Quelques jours après le magnifique concert de musique italienne du XVIIe siècle donné par le SMAM, la Salle Bourgie nous faisait hier soir remonter encore plus loin dans l’histoire musicale de ce pays avec le concert Le Prince de la musique : Palestrina dans la Cité Éternelle présenté par l’ensemble vocal invité Stile antico. Soulignant le 500e anniversaire de Palestrina, le programme rassemblait des œuvres de compositeurs gravitant autour de celui-ci ou ayant été comme lui maîtres de chapelle à la chapelle pontificale.
La juxtaposition de ces œuvres vocales a cappella permettait d’en apprécier les différences de styles, se manifestant entre autres dans la complexité plus ou moins grande du contrepoint, l’accent mis sur les mélismes, et l’intensité des affects (émotions). La différentiation de ces affects représente d’ailleurs une force de l’ensemble Stile antico : avec eux, un Exsultate exulte vraiment (Exsultate Deo de Palestrina, 1584) et les mots « miserere me » sont empreints d’une supplication désespérée (Peccantem me quotidie, 1572). Contrairement à une esthétique prévalente chez les groupes vocaux britanniques, les sopranos de Stile antico (Helen Ashby, Kate Ashby et Rebecca Hickey) ne diminuent pas automatiquement l’intensité des notes aigues, mais s’y lancent plutôt avec assurance. Le groupe, dont les autres membres sont Emma Ashby, Cara Curran, Rosie Parker, Jonathan Hanley, Matthew Howard, Benedict Hymas, James Arthur, Nathan Harrison et Gareth Thomas, n’hésite pas non plus à appuyer et à s’épancher dans les dissonances (début très réussi du Christus factus est de Felice Anerio).
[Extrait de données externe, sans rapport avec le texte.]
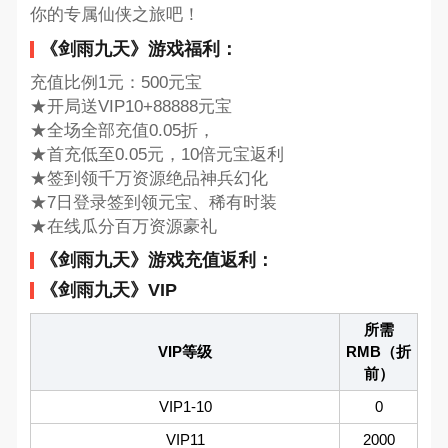
你的专属仙侠之旅吧！
《剑雨九天》游戏福利：
充值比例1元：500元宝
★开局送VIP10+88888元宝
★全场全部充值0.05折，
★首充低至0.05元，10倍元宝返利
★签到领千万资源绝品神兵幻化
★7日登录签到领元宝、稀有时装
★在线瓜分百万资源豪礼
《剑雨九天》游戏充值返利：
《剑雨九天》VIP
所需
VIP等级
RMB（折
前）
VIP1-10
0
VIP11
2000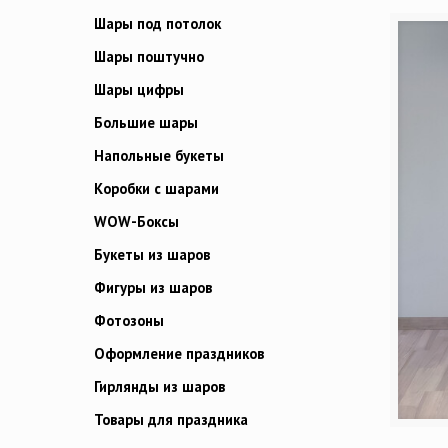
Шары под потолок
Шары поштучно
Шары цифры
Большие шары
Напольные букеты
Коробки с шарами
WOW-Боксы
Букеты из шаров
Фигуры из шаров
Фотозоны
Оформление праздников
Гирлянды из шаров
Товары для праздника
Les consonnes adoucies du Sicut cervus (1584) donné en ouverture de concert m’ont moins plu, mais il s’agissait d’une approche spécifique pour cette pièce qui n’a pas été reprise par la suite. Au contraire, une des grandes satisfactions du concert se trouvait justement dans la prononciation vigoureuse, même dans Nigra sum sed Formosa (1584) de Palestrina et Musica Dei donum de Roland de Lassus, aux phrases plus suspendues.
À travers ce répertoire du XVIe siècle, le groupe a ajouté une commande passée à la compositrice Cheryl Frances-Hoad (née en 1980), dont le résultat est la remarquable pièce A Gift of Heaven. La compositrice s’est tournée vers les écrits de Palestrina pour y puiser l’inspiration, qu’elle a trouvée dans la dédicace de la Missa Papae Marcelli rédigée à l’intention du roi Philippe II (dans une traduction en anglais). L’idée de mettre en musique une de ces dédicaces fleuries d’un compositeur souhaitant s’attirer les bonnes grâces d’un souverain est absolument délicieuse. Musicalement, la composition de Frances-Hoad réussit à être moderne tout en évoquant des éléments du répertoire entendu tout au long du concert. Cette inclusion a permis au public de découvrir la polyvalence du groupe au-delà du répertoire principalement sacré de la Renaissance.